Segment Open

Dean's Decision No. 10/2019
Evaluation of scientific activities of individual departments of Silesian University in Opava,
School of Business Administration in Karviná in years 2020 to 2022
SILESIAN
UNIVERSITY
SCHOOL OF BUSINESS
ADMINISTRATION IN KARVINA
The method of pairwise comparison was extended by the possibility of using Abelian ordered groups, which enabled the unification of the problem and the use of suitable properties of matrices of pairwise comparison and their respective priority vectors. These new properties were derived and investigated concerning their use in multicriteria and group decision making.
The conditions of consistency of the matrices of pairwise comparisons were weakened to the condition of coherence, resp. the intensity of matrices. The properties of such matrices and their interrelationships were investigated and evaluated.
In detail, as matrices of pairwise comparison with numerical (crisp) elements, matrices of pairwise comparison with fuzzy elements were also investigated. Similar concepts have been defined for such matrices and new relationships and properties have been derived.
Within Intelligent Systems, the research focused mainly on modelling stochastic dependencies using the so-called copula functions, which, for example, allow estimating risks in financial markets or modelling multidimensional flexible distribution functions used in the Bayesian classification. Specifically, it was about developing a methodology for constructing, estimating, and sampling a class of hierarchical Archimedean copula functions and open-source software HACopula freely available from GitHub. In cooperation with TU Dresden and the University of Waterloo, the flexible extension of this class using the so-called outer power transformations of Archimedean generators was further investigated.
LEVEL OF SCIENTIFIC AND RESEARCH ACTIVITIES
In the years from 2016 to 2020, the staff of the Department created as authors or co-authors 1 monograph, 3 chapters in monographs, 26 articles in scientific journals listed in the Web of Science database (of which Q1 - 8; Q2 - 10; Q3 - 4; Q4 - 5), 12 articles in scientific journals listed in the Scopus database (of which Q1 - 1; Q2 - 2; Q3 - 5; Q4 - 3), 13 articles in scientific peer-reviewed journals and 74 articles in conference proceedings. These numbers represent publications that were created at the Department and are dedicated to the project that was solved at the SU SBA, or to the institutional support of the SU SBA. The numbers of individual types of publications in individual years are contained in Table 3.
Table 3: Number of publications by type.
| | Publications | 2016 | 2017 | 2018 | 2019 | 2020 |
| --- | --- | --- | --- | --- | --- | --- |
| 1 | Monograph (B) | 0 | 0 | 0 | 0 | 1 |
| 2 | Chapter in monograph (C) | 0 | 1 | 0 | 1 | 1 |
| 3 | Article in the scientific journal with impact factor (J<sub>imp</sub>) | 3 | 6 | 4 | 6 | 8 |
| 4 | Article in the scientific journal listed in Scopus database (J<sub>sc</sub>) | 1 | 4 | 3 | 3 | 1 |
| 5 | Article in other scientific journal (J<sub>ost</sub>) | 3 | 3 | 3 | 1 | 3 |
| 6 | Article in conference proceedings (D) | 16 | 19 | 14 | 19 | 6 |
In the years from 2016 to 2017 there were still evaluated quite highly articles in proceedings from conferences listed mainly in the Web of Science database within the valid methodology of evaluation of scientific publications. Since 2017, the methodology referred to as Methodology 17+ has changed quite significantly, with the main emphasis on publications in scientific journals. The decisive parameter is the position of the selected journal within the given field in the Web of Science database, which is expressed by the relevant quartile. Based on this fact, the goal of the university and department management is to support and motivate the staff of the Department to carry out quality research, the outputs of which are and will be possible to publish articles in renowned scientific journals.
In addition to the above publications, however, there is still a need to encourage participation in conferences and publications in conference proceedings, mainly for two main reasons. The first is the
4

Segment Closed
Segment Open

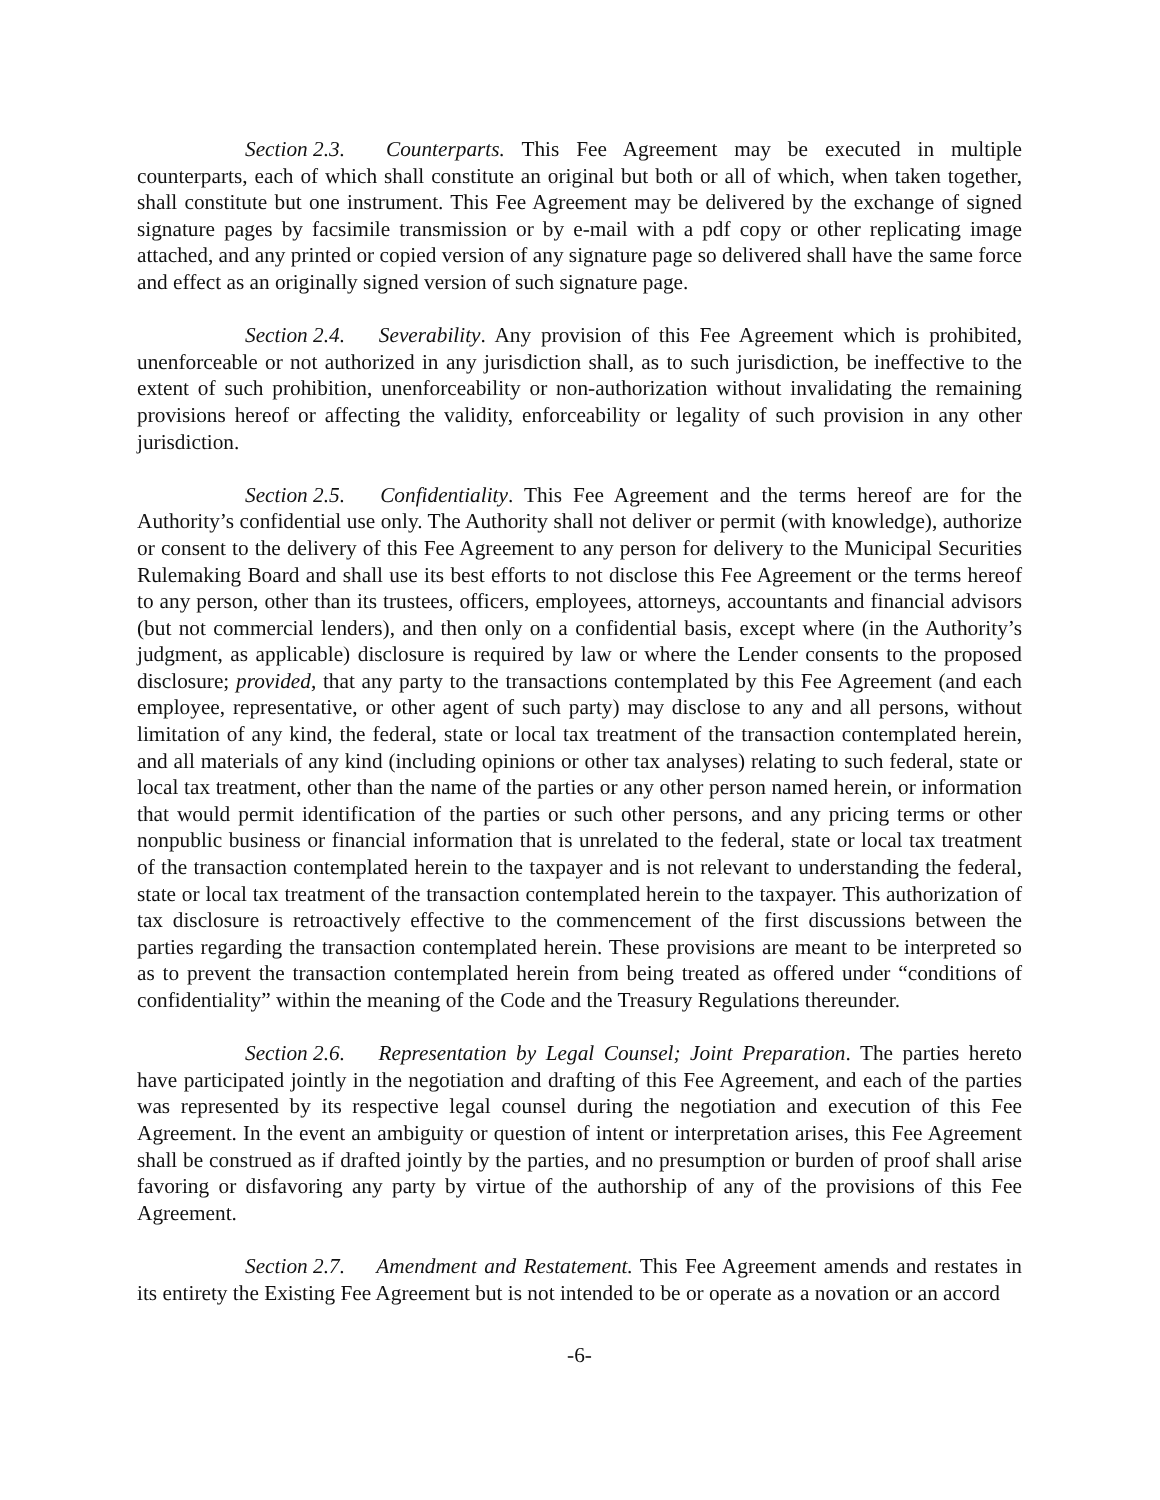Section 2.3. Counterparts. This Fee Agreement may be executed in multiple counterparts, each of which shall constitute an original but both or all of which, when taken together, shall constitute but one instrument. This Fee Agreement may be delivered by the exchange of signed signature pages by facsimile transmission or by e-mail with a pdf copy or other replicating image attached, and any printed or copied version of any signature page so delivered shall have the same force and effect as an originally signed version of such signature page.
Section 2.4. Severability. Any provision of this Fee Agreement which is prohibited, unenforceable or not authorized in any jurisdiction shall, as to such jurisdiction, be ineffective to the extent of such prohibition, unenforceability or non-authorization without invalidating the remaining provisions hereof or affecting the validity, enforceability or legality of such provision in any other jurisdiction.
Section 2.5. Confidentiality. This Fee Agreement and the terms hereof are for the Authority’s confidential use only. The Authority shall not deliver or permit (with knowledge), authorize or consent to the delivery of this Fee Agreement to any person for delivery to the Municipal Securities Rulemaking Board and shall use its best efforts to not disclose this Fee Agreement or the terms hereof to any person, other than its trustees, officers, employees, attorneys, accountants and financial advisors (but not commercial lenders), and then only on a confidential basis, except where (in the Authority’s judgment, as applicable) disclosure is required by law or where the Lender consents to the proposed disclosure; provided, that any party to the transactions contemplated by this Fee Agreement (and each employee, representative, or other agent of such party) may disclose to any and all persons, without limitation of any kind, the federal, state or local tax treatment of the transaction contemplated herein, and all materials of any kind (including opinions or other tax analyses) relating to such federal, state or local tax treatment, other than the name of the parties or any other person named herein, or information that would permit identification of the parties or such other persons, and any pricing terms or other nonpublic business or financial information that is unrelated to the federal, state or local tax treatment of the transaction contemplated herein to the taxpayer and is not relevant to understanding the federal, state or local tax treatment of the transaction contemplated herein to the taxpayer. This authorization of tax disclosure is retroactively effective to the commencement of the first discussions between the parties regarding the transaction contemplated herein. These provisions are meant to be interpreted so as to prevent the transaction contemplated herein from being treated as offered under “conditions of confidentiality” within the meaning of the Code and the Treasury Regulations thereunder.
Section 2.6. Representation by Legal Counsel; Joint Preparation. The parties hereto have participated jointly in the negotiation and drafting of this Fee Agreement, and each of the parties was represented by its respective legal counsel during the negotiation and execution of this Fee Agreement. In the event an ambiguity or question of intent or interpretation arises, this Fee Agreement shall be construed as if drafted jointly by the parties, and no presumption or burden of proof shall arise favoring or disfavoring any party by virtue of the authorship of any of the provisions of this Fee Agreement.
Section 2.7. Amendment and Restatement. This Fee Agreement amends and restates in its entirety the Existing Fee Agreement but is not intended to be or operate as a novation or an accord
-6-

Segment Closed

TASK TO CARRY OUT ::
Your answer should consist of all lines in the listing above that contain "their".

WRITTEN SOLUTION ::
The method of pairwise comparison was extended by the possibility of using Abelian ordered groups, which enabled the unification of the problem and the use of suitable properties of matrices of pairwise comparison and their respective priority vectors. These new properties were derived and investigated concerning their use in multicriteria and group decision making.
The conditions of consistency of the matrices of pairwise comparisons were weakened to the condition of coherence, resp. the intensity of matrices. The properties of such matrices and their interrelationships were investigated and evaluated.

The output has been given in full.